By far the most extreme gaming and simulation platform we’ve seen, the Nova places you in a fully untethered ball that’s free to spin in any direction, creating all sorts of wild gravity effects for total immersion in a range of different vehicle types.
It’s the work of New Zealand startup Eight360, which has risen from true garage status to produce what Founder/CEO Terry Miller calls, “the crazy spinning ball of death.” Terry spoke to us from a birthing center in Wellington just one day after the birth of his first child. “She came before the midwife even turned up,” he told me, “so we had an accidental home birth on the bathroom floor. Surprisingly quick, just fell out.”

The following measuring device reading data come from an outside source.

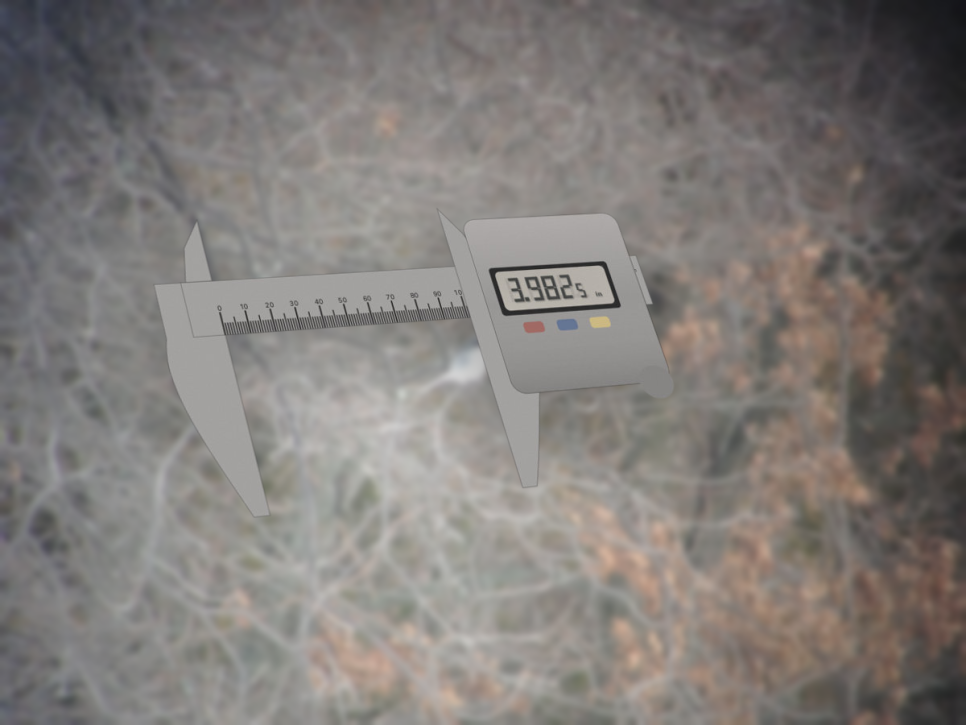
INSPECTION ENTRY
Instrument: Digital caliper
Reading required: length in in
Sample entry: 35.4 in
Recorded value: 3.9825 in
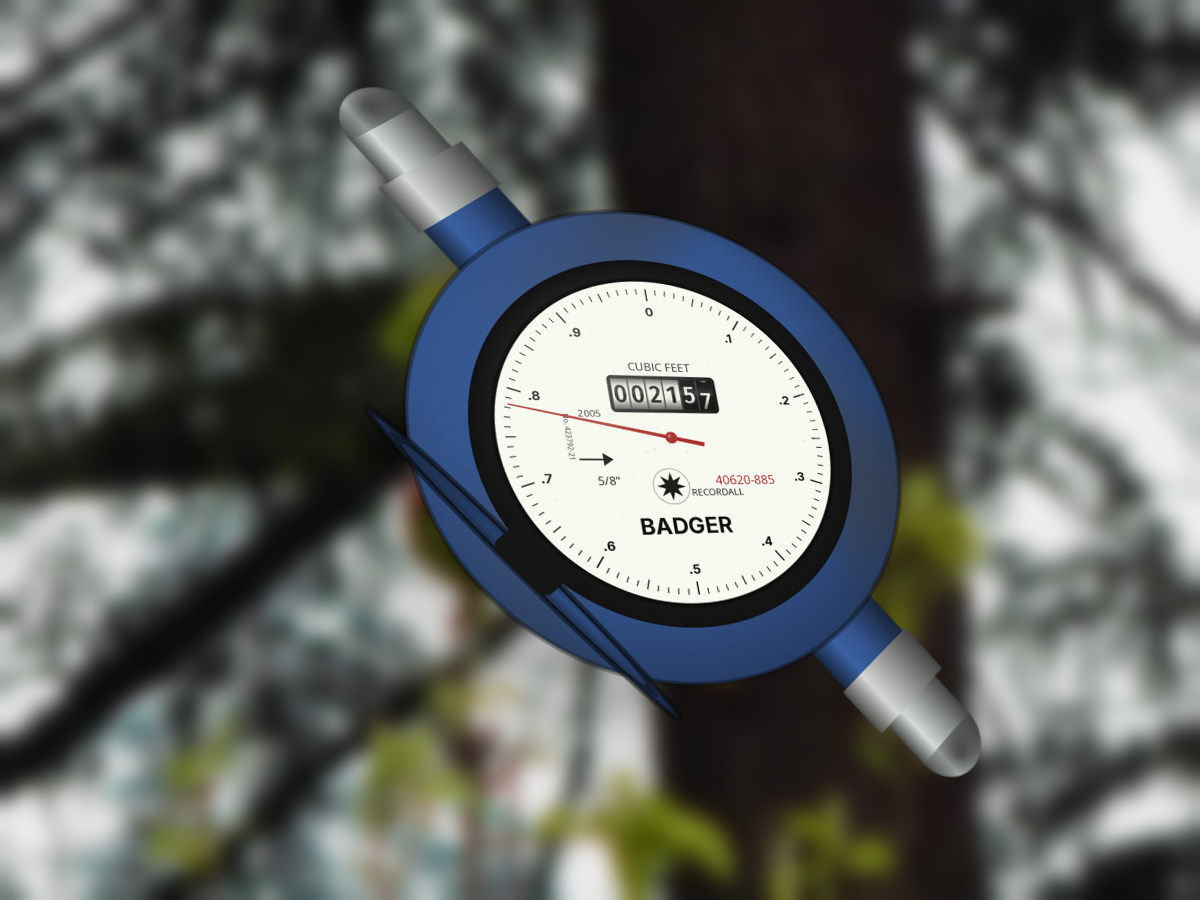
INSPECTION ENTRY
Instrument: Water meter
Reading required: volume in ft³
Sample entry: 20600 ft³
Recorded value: 2156.78 ft³
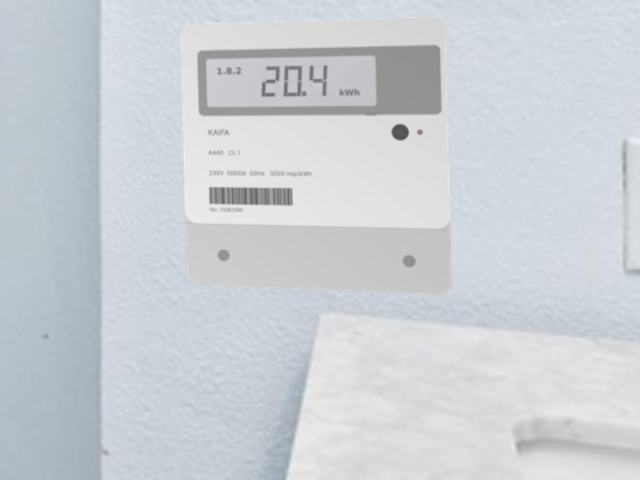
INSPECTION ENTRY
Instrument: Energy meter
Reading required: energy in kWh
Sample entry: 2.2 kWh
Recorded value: 20.4 kWh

Infused with the manic energy of both sleepless new father and sleepless startup founder, Miller explained how the idea started out as a “weekend hobby beer project” at the Wellington Makerspace, to perhaps build a helicopter hover training rig – including VR was merely an excuse to buy headsets. The initial “super janky” prototype was blacked out, totally dark inside and ran off a car battery. “It actually worked surprisingly well,” says Miller, “until some metal shavings got in the computer and blew it up, while someone was inside it. It’s OK, it was one of us. A founder, that’s fine. But it was actually really cool, and we thought we could make this better.”
The team raised enough cash to move into a half-office in a condemned building. “It was a leaky garage, half full of cars and half full of us,” Miller says. “Water pissed in and pooled on the floor when it rained, and it was up a dodgy ramp, so we couldn’t get these big balls in and out without some difficulty. But it was cheap!”